==== Extracted entries ====
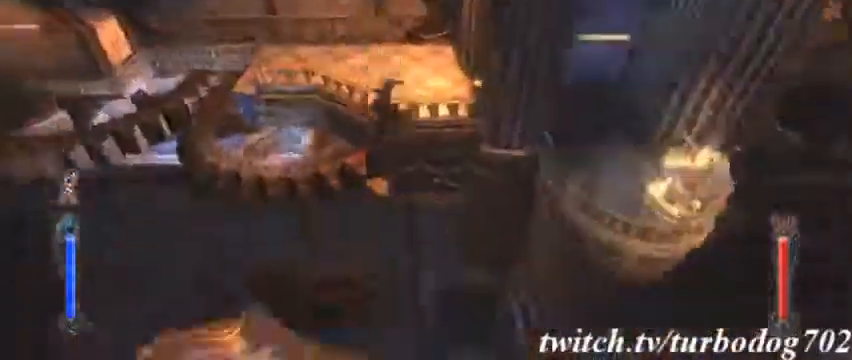
Gameplay with a controller (PlayStation layout); each line is a JSON object with the inputs held at the frame after it (dt_ms = milliseconds from this image to that frame). "events" lists button and stick changes between this image and that frame as [ms after this image, input, new state], when the widget could be followed in between. Not read: HOME L3 R1 R3.
{"dt_ms": 500, "buttons": ["CROSS"]}
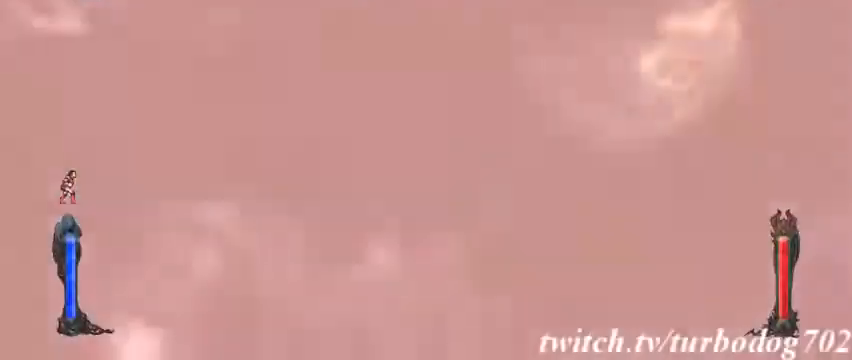
{"dt_ms": 500, "buttons": []}
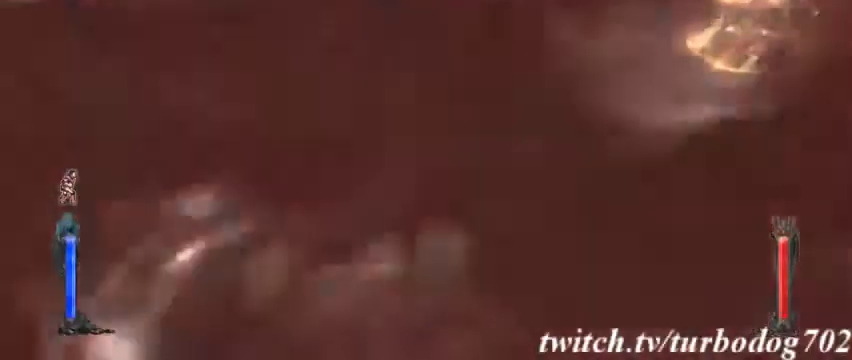
{"dt_ms": 500, "buttons": [], "events": []}
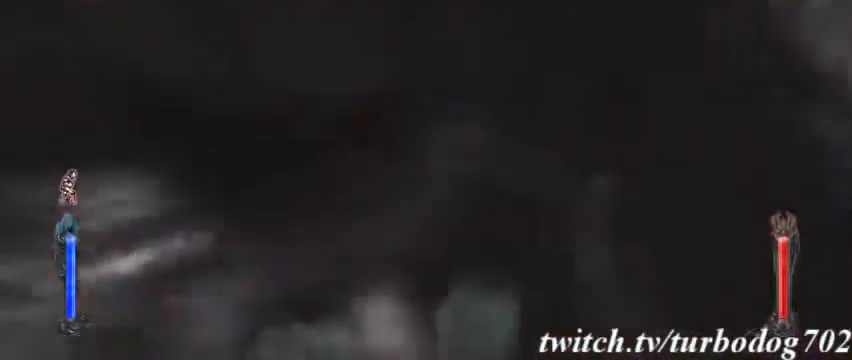
{"dt_ms": 500, "buttons": [], "events": []}
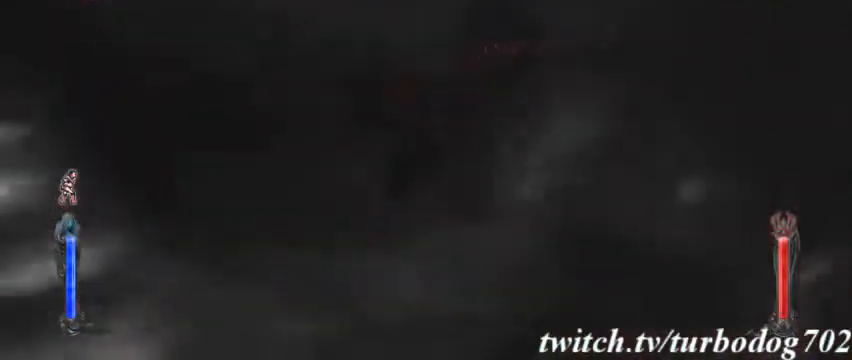
{"dt_ms": 500, "buttons": [], "events": []}
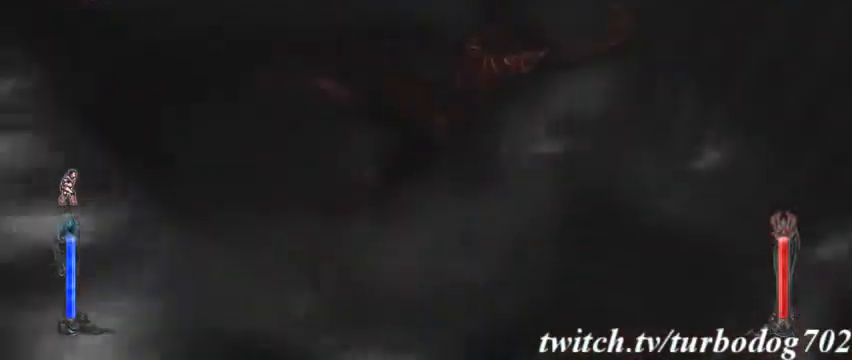
{"dt_ms": 500, "buttons": [], "events": []}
====
§ Description of the task
Print the records verbatim, without pictures.

§ Final answer
Gameplay with a controller (PlayStation layout); each line is a JSON object with the inputs held at the frame after it (dt_ms = milliseconds from this image to that frame). "events" lists button and stick changes between this image and that frame as [ms after this image, input, new state], when the widget could be followed in between. Not read: HOME L3 R1 R3.
{"dt_ms": 500, "buttons": ["CROSS"]}
{"dt_ms": 500, "buttons": []}
{"dt_ms": 500, "buttons": [], "events": []}
{"dt_ms": 500, "buttons": [], "events": []}
{"dt_ms": 500, "buttons": [], "events": []}
{"dt_ms": 500, "buttons": [], "events": []}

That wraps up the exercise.